PASSAGE PROVIDED —

■ ■ ■

Nice Blend: The signage is as lively as the smoothies at the Health and Diet Center, which include everything from carrot-orange to canteloupe shakes. Mark C. Anderson
Strip Search
Eating through Salinas’ Park Row, the first – and arguably most adorable – strip mall in the state.
Thursday, September 24, 2009
Pencil skirts, greased hair, monogrammed tops, Marilyn Monroe, plaid – some 1950s fixtures have come and gone. Others, like Park Row between Romie Lane and Acacia Street in Salinas, remain – and get better.
Some say Park Row, built between 1949 and 1950, was the first strip mall in California. Whether or not this is true, the humble strip mall seems to be a quintessentially California idea, perfectly acclimated to our pleasant year-round weather. And along with the run-down 1950s architecture and the Pepto-pink facade of the requisite Chinese restaurant, charm, nostalgia and good food options are packed into this retail row.

■ ■ ■

RAW DATA —
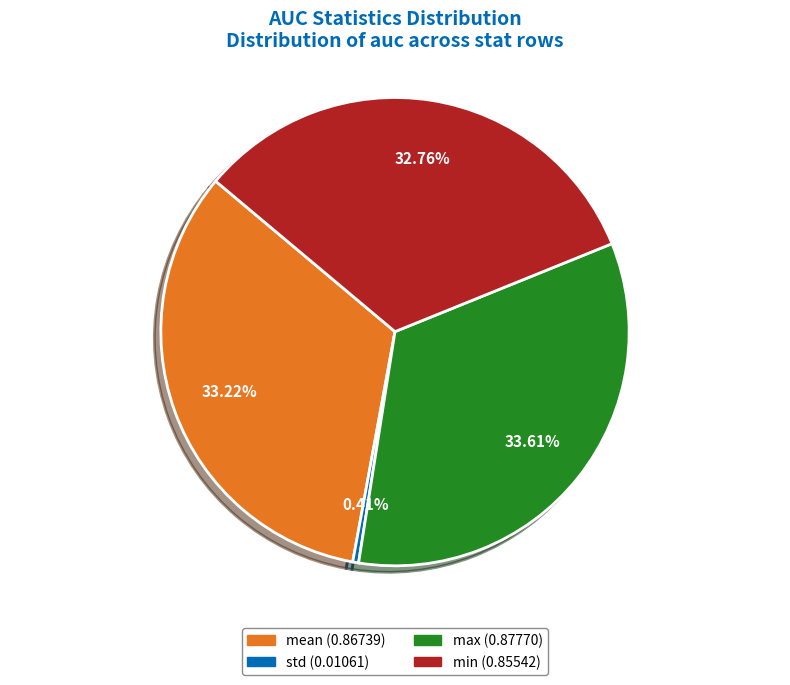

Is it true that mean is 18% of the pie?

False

■ ■ ■

PROBLEM TO WORK ON — Restate the part of the Park Row article that opens with the words "Nice Blend: The" and closes with "in the state.", switching "strip mall" to "shopping plaza" wherever it occurs.

ANSWER SECTION —
Nice Blend: The signage is as lively as the smoothies at the Health and Diet Center, which include everything from carrot-orange to canteloupe shakes. Mark C. Anderson
Strip Search
Eating through Salinas’ Park Row, the first – and arguably most adorable – shopping plaza in the state.